Council of Economic Advisers Finds CFPB Raised Consumer Loan Costs

"By inappropriately utilizing bulletins, guidance documents, and its enforcement authority in the place of formal rulemaking, the CFPB’s regulatory scope extends beyond the bounds of the APA and its statutory obligations."
CEA Report
"By inappropriately utilizing bulletins, guidance documents, and its enforcement authority in the place of formal rulemaking, the CFPB’s regulatory scope extends beyond the bounds of the APA and its statutory obligations."
CEA Report

The Council of Economic Advisers ("CEA") estimated that since 2011, the Consumer Financial Protection Bureau ("CFPB") "cost consumers between $237-$369 billion, including fiscal costs, increased borrowing expenses, and reduced originations."

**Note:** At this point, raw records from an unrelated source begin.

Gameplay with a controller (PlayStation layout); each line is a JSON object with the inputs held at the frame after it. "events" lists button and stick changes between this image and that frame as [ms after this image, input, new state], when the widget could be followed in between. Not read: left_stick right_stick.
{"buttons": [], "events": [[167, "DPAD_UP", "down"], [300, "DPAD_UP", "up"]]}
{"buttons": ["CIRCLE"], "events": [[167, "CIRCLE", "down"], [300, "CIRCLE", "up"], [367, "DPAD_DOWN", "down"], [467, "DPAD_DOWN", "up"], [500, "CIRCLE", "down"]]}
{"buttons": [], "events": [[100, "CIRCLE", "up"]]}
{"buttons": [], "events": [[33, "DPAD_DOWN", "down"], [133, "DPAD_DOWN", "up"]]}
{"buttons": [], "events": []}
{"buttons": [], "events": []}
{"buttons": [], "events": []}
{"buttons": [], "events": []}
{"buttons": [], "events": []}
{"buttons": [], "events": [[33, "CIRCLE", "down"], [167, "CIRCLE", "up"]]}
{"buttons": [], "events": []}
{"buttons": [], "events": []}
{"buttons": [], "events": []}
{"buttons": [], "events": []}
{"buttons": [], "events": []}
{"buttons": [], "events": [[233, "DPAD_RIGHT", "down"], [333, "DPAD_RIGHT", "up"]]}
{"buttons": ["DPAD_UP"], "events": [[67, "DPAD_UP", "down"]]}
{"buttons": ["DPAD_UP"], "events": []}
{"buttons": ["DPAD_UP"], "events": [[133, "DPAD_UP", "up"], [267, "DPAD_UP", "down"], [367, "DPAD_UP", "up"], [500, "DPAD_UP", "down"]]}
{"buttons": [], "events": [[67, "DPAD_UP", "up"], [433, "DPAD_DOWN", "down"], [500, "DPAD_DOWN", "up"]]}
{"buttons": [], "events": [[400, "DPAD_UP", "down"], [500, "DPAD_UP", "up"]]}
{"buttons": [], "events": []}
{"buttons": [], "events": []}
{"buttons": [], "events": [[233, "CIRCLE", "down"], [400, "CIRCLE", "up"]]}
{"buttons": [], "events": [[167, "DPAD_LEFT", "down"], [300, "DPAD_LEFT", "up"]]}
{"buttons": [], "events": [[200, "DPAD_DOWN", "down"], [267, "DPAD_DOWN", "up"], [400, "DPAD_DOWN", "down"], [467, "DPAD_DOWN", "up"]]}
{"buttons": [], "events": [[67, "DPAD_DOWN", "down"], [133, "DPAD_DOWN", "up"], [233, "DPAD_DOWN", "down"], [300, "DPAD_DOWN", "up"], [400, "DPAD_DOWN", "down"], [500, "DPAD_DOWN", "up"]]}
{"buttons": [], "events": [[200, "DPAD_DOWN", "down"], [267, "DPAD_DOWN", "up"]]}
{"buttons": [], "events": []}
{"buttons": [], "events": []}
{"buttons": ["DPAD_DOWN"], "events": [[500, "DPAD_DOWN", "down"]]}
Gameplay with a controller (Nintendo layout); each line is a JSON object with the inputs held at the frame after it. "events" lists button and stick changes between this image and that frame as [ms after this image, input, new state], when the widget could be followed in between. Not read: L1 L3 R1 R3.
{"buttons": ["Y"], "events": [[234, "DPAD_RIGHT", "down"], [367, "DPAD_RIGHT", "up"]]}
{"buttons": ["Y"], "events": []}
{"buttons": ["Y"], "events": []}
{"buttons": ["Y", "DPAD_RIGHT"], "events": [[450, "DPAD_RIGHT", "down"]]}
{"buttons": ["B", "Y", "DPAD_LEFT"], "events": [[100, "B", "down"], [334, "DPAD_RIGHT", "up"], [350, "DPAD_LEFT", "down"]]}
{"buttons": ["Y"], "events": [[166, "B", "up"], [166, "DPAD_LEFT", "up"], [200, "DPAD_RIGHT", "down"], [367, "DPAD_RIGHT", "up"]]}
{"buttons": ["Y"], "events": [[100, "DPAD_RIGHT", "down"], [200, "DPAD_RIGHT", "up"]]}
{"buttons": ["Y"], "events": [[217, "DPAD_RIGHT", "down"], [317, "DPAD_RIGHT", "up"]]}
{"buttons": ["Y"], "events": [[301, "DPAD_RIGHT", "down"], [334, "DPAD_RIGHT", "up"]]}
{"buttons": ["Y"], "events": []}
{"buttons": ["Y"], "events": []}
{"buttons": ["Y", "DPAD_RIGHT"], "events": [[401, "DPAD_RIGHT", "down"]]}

According to the report, higher borrowing costs accounted for the bulk of that impact—between $222 billion and $350 billion from 2011 through 2024. By loan category, the CEA attributed $116 billion to $183 billion in higher mortgage costs to CFPB rulemakings, with additional substantial costs tied to auto loans and credit cards. The CEA contended that these figures "significantly surpass[ed]" the $21 billion the CFPB reported returning to consumers over the same period.

The CEA also estimated that reduced loan originations led to economic "deadweight loss" of $1.5 billion to $5.7 billion. It argued that heightened enforcement risk increased lenders’ compliance costs, drove up interest rates, and discouraged lending to otherwise qualified borrowers. The CEA reviewed mortgage market thresholds under the Ability-to-Repay rule, finding that loans subject to greater regulatory liability carried interest rates approximately 16 basis points higher than comparable loans with less exposure.

The CEA also highlighted administrative and fiscal burdens associated with the CFPB. It estimated that the annual paperwork burden exceeded 29 million hours, costing businesses roughly $21 billion since 2011, and calculated total fiscal costs—including Federal Reserve transfers and lost tax revenue—at more than $13 billion.